Die Regelung über Mindest- und Höchstsätze datiert vom 21. Dezember 1993; seit dem Erlass der Stammverordnung, d. h. seit mehr als 20 Jahren, wurden die Sätze allerdings nicht mehr angepasst – trotz allgemeiner Preis- und Lohnsteigerungen, trotz deutlicher Zunahme der von Feuerwehrleuten zu bewältigenden Aufgaben, trotz gestiegener Anforderungen hinsichtlich des feuerwehr- und funktechnischen Know-how, das sich in diesem Zeitraum massiv differenziert hat. Raymond Walk, der auch stellvertretender Vorsitzender des Innenausschusses ist, begrüßt die Neuregelung ausdrücklich.
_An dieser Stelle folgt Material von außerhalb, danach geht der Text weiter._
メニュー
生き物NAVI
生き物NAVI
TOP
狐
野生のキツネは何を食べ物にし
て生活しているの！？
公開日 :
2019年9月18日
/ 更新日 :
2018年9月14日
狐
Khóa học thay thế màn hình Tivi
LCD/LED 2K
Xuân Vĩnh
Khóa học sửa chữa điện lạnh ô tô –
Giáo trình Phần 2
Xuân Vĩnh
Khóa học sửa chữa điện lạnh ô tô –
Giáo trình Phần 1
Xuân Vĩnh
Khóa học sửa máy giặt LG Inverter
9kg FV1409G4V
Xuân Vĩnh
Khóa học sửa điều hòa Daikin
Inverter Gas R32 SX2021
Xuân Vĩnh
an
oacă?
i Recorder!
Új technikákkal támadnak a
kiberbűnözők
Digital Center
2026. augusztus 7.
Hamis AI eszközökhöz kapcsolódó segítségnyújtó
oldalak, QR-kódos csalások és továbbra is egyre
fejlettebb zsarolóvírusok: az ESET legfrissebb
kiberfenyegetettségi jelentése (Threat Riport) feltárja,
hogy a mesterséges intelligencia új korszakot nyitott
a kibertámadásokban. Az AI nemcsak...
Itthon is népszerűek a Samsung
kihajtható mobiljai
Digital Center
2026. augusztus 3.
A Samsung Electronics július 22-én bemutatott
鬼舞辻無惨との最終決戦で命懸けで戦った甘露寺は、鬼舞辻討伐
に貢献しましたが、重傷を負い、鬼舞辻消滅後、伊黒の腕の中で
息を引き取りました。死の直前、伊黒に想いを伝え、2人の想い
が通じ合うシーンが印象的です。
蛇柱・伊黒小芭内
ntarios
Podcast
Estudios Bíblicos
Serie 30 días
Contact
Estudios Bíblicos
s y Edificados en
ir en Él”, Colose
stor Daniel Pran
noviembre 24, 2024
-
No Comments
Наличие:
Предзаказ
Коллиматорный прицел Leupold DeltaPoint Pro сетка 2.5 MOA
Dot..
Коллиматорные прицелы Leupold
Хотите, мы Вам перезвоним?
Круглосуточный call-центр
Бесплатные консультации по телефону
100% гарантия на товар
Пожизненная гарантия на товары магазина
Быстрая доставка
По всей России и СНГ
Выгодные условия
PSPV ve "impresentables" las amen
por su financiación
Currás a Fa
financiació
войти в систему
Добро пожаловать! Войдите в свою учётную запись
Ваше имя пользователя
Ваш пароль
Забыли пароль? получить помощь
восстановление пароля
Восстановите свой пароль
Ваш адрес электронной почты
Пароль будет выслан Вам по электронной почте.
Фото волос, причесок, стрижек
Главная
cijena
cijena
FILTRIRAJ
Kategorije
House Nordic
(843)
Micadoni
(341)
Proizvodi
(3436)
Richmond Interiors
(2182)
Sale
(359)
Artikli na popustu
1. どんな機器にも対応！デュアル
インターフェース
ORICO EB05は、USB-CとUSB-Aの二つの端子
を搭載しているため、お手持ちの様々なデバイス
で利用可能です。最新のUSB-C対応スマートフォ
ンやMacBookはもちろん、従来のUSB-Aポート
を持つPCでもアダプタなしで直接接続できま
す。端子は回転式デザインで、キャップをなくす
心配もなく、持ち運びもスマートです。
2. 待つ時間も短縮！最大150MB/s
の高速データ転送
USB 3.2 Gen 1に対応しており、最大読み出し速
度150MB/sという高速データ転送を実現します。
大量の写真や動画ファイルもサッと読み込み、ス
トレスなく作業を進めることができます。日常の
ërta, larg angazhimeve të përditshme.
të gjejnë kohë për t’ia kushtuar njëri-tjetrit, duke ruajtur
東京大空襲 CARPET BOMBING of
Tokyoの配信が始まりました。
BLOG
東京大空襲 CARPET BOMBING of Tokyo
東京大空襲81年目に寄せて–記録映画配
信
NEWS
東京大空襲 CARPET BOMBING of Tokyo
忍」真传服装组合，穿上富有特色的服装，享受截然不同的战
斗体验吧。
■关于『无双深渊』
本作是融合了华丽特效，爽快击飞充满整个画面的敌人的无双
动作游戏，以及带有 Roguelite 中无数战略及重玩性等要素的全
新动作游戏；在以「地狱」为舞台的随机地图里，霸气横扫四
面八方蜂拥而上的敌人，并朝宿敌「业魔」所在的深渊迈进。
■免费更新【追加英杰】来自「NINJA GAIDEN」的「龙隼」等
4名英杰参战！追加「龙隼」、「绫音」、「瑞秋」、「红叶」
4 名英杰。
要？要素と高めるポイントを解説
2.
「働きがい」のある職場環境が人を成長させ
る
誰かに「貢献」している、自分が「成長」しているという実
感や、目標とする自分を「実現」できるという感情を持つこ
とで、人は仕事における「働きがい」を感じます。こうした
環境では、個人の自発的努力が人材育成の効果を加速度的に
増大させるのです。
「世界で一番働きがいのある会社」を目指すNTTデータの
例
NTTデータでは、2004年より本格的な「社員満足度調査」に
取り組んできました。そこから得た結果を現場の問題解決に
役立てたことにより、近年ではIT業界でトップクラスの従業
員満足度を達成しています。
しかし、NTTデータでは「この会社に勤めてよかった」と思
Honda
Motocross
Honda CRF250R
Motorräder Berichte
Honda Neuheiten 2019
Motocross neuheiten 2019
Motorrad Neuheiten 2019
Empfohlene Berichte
Darüber freuen werden sich alle 2886 aktiven Mitglieder, die es in den 125 Freiwilligen Feuerwehren im Wartburgkreis gibt, und auch die Freiwilligen Feuerwehren der Ortsteile Stregda, Stedtfeld, Neukirchen, Neuenhof, Göringen, Hörschel, Madelungen, Stockhausen und Hötzelsroda sowie von Eisenach Mitte, die ggf. die Eisenacher Berufsfeuerwehr unterstützen. „In Einsätzen, Brandschutzwachen, bei Ausbildungen und bei Übungen leisten die Frauen und Männer Tausende Arbeitsstunden, die anzuerkennen und zu würdigen sind“, so der CDU-Politiker abschließend.